Paul Krugman writes that, if there is an axiom that applies in Trumpworld, it's this: Take whatever Trump says and expect the opposite to happen. Three months ago, Donald signed onto a new NAFTA. Yesterday, he reimposed tariffs on Canadian aluminum. By now, such behaviour should surprise no one. But the consequences of that behaviour are catastrophic:
On Friday, we’ll get an official employment report for July. But a variety of private indicators, like the monthly report from the data-processing firm ADP, already suggest that the rapid employment gains of May and June were a dead-cat bounce and that job growth has at best slowed to a crawl.
ADP’s number was at least positive — some other indicators suggest that employment is actually falling. But even if the small reported job gains were right, at this rate we won’t be back to precoronavirus employment until … 2027.
Trump takes joy in inflicting pain; and this pain is going to last a long time. But, what is worse, his Republican enablers are going to make things truly tragic:
I’m not sure how many people realize just how much deeper the coronavirus recession of 2020 could have been. Obviously, it was terrible: Employment plunged, and real G.D.P. fell by around 10 percent. Almost all of that, however, reflected the direct effects of the pandemic, which forced much of the economy into lockdown.
What didn’t happen was a major second round of job losses driven by plunging consumer demand. Millions of workers lost their regular incomes; without federal aid, they would have been forced to slash spending, causing millions more to lose their jobs.

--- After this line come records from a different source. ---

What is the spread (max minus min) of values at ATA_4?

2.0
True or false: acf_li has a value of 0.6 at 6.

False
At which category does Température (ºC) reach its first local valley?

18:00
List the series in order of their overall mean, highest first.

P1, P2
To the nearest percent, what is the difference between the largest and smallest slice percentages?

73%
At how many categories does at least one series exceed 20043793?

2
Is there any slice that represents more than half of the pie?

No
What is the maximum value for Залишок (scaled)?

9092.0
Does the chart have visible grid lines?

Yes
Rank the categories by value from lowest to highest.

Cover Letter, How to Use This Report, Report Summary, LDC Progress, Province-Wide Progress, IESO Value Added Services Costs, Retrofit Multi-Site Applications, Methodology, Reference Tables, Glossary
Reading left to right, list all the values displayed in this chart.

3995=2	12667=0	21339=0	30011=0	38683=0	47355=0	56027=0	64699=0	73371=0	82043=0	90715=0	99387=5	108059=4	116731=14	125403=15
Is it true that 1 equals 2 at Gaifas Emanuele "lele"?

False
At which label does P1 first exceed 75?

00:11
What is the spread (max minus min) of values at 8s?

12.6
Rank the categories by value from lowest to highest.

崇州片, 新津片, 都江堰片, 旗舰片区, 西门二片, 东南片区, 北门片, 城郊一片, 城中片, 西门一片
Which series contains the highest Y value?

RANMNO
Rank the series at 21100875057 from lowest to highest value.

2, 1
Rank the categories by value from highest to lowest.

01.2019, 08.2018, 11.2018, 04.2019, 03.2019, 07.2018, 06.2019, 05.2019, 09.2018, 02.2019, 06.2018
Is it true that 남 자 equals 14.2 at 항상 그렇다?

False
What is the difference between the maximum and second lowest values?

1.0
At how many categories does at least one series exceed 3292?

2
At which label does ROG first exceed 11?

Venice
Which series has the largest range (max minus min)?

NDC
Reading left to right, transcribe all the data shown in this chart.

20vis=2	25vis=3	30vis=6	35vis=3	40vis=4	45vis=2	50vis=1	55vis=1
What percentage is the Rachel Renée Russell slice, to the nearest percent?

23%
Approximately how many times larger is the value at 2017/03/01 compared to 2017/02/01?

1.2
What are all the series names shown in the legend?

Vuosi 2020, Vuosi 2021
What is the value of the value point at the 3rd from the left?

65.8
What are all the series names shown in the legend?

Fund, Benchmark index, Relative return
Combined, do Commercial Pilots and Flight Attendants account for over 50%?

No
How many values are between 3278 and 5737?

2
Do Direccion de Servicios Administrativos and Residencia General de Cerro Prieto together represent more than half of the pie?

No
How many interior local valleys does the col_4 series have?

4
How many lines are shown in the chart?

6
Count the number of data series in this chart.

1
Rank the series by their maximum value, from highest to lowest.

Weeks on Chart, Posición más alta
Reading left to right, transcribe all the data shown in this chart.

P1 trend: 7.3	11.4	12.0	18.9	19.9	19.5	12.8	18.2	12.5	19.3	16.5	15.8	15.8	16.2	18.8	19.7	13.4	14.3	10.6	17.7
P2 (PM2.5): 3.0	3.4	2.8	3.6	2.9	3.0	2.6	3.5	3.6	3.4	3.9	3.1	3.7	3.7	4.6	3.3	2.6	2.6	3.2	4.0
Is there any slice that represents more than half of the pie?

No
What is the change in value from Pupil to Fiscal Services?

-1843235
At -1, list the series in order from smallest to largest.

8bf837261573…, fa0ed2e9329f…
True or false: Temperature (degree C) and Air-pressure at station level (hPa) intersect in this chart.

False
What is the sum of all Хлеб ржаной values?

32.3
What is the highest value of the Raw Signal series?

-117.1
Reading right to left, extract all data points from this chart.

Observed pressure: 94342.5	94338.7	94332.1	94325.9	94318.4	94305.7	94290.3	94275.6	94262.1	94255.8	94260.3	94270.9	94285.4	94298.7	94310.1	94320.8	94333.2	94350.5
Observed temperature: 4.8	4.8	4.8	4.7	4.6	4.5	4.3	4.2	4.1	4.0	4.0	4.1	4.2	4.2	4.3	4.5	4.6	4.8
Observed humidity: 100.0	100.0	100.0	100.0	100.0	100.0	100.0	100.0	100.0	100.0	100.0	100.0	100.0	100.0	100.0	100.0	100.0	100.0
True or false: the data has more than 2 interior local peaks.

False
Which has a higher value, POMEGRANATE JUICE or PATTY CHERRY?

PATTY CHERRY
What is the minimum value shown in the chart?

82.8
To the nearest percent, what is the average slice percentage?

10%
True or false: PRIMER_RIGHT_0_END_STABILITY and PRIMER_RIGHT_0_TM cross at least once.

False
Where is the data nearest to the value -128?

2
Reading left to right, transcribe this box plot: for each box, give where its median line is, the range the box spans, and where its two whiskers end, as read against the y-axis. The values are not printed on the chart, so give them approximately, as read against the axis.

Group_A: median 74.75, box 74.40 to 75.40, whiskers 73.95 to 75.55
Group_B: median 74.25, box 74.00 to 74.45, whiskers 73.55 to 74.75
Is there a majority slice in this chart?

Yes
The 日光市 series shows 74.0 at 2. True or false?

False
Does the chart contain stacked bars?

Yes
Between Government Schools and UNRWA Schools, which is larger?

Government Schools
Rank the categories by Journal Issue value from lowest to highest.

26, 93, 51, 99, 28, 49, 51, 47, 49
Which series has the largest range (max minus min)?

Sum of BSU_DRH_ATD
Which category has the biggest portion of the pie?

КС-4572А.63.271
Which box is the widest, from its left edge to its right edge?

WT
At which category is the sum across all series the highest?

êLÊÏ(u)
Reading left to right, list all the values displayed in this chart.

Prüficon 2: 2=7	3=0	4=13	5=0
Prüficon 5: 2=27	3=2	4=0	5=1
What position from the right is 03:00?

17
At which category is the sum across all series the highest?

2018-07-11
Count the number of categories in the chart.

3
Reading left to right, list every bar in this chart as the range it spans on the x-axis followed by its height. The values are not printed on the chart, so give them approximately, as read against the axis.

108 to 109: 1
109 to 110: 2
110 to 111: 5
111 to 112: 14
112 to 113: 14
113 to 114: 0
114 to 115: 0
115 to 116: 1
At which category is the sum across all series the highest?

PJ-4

Luckily Congress stepped up to the plate with special aid to the unemployed, which sustained consumer spending and kept the nonquarantined parts of the economy afloat.
Now that aid has expired. Democrats offered a plan months ago to maintain benefits, but Republicans can’t even agree among themselves on a counteroffer. Even if an agreement is hammered out — and there’s no sign that this is imminent — it will be weeks before the money is flowing again.
The suffering among cut-off families will be immense, but there will also be broad damage to the economy as a whole. How big will this damage be? I’ve been doing the math, and it’s terrifying.
Unlike affluent Americans, the mostly low-wage workers whose benefits have just been terminated can’t blunt the impact by drawing on savings or borrowing against assets. So their spending will fall by a lot. Evidence on the initial effects of emergency aid suggests that the end of benefits will push overall consumer spending — the main driver of the economy — down by more than 4 percent.
Furthermore, evidence from austerity policies a decade ago suggests a substantial “multiplier” effect, as spending cuts lead to falling incomes, leading to further spending cuts.
Put it all together and the expiration of emergency aid could produce a 4 percent to 5 percent fall in G.D.P. But wait, there’s more. States and cities are in dire straits and are already planning harsh spending cuts; but Republicans refuse to provide aid, with Trump insisting, falsely, that local fiscal crises have nothing to do with Covid-19.
The conclusion is inescapable. Donald is a dork. After all, the man pronounces "Yosemite," YO-SEM-IIIT. And, clearly, dorkiness is a virus. Certainly, the Republicans have no herd immunity.